== Исходный текст ==
┌────────
15 ноября. И сегодня нет письма? Что мне с вами делать? Что мне думать о вас? Я вас не понимаю. 20 ноября. А если вы сегодня не напишете, то я вас мысленно кастрирую и заставлю вас ждать, как это делаете вы. Око за око, зуб за зуб, письмо за письмо. Но вы, лицемеры, говорите: не око за око, не зуб за зуб, не письмо за письмо, – и оставляете меня при своей проклятой христианской софистике. Нет, лучше хороший язычник, чем плохой христианин.
Появился молодой еврей, Теодор Крейценах, пишущий отличные поэмы и ещё лучшие стихи. Он написал комедию{115}, в которой здорово высмеиваются В. Менцель и компания. Все теперь устремляются к новой школе, воздвигая дома, дворцы или хижины на фундаменте великих идей времени. Всё остальное идёт прахом, сентиментальные песенки затихают неуслышанными, и пронзительный охотничий рог ждёт охотника, который протрубит сигнал к охоте на тиранов; по верхушкам деревьев между тем проносится гроза божья, а молодёжь Германии, потрясая мечами и подымая полные кубки, стоит в роще; на горах полыхают горящие замки, троны шатаются, алтари дрожат, и если воззовёт господь в грозу и бурю: вперёд, вперёд, – то кто осмелится сопротивляться нам?
└────────
== Предоставленные данные ==
┌────────
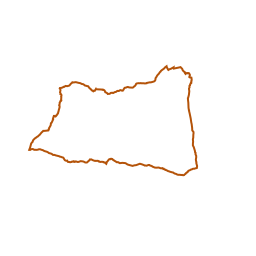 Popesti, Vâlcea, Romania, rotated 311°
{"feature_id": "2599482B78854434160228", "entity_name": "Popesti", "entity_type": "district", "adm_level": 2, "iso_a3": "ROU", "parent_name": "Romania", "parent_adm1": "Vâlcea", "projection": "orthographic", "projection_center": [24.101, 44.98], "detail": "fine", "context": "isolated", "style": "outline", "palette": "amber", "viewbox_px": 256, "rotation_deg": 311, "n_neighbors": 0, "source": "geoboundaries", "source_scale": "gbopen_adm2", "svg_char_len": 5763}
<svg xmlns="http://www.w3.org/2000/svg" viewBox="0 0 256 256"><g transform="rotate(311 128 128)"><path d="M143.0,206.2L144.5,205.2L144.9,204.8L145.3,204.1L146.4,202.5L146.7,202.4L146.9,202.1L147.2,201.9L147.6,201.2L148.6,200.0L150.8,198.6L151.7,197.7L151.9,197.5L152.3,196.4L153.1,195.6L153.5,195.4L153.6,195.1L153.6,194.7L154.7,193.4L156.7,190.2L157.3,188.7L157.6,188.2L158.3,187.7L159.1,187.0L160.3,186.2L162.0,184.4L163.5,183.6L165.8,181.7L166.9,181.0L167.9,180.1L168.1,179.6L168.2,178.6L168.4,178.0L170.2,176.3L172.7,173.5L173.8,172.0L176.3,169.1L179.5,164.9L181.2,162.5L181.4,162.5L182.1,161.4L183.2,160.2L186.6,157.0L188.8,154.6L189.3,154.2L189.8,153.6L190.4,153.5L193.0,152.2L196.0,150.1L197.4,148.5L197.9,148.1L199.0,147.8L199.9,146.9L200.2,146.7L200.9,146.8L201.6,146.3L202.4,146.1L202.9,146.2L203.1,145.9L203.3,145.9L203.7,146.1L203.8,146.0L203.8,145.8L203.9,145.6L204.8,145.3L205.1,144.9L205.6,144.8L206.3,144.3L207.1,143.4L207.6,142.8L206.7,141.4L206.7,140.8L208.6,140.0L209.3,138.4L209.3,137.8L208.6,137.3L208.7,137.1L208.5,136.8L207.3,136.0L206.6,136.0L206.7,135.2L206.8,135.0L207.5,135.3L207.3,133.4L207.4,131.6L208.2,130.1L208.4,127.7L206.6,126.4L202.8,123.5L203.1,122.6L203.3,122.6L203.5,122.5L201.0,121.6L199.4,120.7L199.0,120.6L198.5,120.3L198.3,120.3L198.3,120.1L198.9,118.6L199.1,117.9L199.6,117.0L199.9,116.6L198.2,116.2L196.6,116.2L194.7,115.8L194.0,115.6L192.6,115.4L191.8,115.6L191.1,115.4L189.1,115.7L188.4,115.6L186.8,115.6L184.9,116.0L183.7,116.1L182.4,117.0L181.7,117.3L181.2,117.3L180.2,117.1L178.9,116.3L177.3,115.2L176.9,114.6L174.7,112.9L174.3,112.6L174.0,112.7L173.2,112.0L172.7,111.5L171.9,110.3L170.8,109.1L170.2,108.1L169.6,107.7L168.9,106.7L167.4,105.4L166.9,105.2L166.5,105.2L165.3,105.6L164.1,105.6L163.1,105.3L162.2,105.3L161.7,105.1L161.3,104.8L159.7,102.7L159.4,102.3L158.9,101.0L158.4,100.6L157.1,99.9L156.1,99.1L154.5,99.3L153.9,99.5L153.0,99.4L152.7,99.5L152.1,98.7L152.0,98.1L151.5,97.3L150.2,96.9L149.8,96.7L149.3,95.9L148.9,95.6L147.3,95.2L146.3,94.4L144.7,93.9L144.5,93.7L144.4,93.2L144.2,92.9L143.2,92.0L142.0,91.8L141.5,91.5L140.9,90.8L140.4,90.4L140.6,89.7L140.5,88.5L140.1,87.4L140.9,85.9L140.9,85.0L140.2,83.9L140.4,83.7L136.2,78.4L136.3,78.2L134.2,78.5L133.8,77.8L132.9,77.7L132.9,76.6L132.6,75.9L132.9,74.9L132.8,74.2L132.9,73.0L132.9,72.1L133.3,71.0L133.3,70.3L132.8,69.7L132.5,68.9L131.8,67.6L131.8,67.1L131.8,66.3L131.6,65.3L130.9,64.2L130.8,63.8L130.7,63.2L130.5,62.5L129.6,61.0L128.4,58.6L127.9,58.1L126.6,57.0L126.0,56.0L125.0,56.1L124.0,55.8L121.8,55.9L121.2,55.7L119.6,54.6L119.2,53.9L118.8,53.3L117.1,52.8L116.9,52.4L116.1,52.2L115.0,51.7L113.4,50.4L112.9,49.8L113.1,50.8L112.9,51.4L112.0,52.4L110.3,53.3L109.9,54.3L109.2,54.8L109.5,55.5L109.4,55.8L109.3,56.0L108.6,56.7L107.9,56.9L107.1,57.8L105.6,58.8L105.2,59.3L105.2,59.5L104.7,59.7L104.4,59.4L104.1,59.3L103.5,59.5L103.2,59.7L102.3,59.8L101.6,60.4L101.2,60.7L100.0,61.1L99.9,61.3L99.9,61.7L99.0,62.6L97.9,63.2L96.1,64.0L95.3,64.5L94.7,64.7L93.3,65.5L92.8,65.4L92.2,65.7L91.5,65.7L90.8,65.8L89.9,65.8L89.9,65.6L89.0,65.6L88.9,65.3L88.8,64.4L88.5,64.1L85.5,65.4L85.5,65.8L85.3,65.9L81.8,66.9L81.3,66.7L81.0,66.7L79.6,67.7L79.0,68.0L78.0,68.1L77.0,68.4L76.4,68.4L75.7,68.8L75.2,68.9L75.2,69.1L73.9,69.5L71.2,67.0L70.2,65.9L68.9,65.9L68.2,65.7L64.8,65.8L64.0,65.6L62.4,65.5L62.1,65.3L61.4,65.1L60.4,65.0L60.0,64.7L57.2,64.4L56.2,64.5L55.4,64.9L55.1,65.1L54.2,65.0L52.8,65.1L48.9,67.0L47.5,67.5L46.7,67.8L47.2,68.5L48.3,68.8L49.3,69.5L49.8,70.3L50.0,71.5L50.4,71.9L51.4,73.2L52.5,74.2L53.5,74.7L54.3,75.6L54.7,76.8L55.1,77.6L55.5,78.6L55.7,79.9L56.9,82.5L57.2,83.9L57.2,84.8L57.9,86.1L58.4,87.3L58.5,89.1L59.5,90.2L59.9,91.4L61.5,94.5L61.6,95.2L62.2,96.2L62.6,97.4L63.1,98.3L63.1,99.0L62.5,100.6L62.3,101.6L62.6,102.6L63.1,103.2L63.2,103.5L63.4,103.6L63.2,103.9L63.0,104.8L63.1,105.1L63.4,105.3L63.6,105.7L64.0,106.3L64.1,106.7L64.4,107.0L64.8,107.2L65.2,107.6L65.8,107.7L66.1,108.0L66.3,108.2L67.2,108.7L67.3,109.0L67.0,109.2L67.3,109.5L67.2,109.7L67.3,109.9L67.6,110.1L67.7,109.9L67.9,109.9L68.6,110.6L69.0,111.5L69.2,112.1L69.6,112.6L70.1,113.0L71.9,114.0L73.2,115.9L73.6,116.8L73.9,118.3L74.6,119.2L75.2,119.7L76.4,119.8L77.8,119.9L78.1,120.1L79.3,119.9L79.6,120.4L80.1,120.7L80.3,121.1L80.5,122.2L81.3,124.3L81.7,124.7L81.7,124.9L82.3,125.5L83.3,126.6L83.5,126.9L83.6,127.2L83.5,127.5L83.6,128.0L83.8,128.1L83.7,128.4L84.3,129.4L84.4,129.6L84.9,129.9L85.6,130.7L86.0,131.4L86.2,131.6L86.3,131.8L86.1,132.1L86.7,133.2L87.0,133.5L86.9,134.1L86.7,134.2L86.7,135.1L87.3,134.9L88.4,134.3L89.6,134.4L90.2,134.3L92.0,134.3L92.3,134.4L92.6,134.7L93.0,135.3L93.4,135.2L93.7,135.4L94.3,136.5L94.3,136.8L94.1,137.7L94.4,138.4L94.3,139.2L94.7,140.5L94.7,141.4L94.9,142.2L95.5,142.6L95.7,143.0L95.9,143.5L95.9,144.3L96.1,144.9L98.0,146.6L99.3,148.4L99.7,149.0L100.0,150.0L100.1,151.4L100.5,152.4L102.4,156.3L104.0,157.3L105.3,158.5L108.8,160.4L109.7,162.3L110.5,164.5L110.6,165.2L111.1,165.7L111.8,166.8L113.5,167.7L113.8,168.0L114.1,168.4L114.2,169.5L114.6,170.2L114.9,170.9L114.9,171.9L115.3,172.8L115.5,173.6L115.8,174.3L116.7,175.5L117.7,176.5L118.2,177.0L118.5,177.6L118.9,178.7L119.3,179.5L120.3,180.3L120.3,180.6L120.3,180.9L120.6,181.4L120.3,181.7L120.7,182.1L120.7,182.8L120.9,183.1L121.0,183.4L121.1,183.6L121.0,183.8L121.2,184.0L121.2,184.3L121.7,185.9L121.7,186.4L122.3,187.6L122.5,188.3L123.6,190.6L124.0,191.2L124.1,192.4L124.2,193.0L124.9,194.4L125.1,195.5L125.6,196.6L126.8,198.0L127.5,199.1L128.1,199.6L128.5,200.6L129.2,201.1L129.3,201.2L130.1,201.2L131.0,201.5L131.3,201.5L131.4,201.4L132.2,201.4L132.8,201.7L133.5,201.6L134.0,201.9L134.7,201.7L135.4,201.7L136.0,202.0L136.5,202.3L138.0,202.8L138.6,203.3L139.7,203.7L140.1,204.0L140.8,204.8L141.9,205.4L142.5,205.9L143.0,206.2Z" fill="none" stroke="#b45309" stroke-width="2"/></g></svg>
└────────
== Требования ==
#1 Перескажите короче абзац исходного текста, начинающийся словами «Появился молодой еврей», и сохраните его главные факты.
#2 Продолжите исходный текст, начав сразу после его последней фразы.

== Ответы ==
#1 Появился молодой еврей Теодор Крейценах. Он пишет отличные поэмы и ещё лучшие стихи и написал комедию, где высмеиваются В. Менцель и компания. Все теперь устремляются к новой школе и строят на великих идеях времени, а всё остальное идёт прахом и сентиментальные песенки затихают. Охотничий рог ждёт того, кто протрубит сигнал к охоте на тиранов. Молодёжь Германии с мечами и полными кубками стоит в роще, замки горят, троны шатаются, алтари дрожат. Если господь позовёт вперёд, никто не осмелится сопротивляться.

#2
Мы, Фридрих Энгельс
верховный поэт в бременском магистратском погребке
и привилегированный БРАЖНИК
объявляем и возвещаем всем прошлым, настоящим, отсутствующим и будущим,
что вы все ослы, ленивые твари, чахнущие от пустоты собственного существования, не пишущие мне канальи и так далее.
Дано на конторской стойке
в то время, когда не было у нас похмелья.
Фридрих Энгельс
В Берлине живёт молодой поэт, Карл Грюн, чью «Книгу странствий» я на днях прочёл – очень хорошая вещь. Но ему, кажется, уже 27 лет, и он мог бы поэтому писать лучше. У него иногда очень удачные мысли, но часто отвратительная гегелевская риторика. Например, что это значит: «Софокл – это высоконравственная Греция, давшая разбиться своим титаническим порывам о стену абсолютной необходимости. В Шекспире выявилось понятие абсолютного характера».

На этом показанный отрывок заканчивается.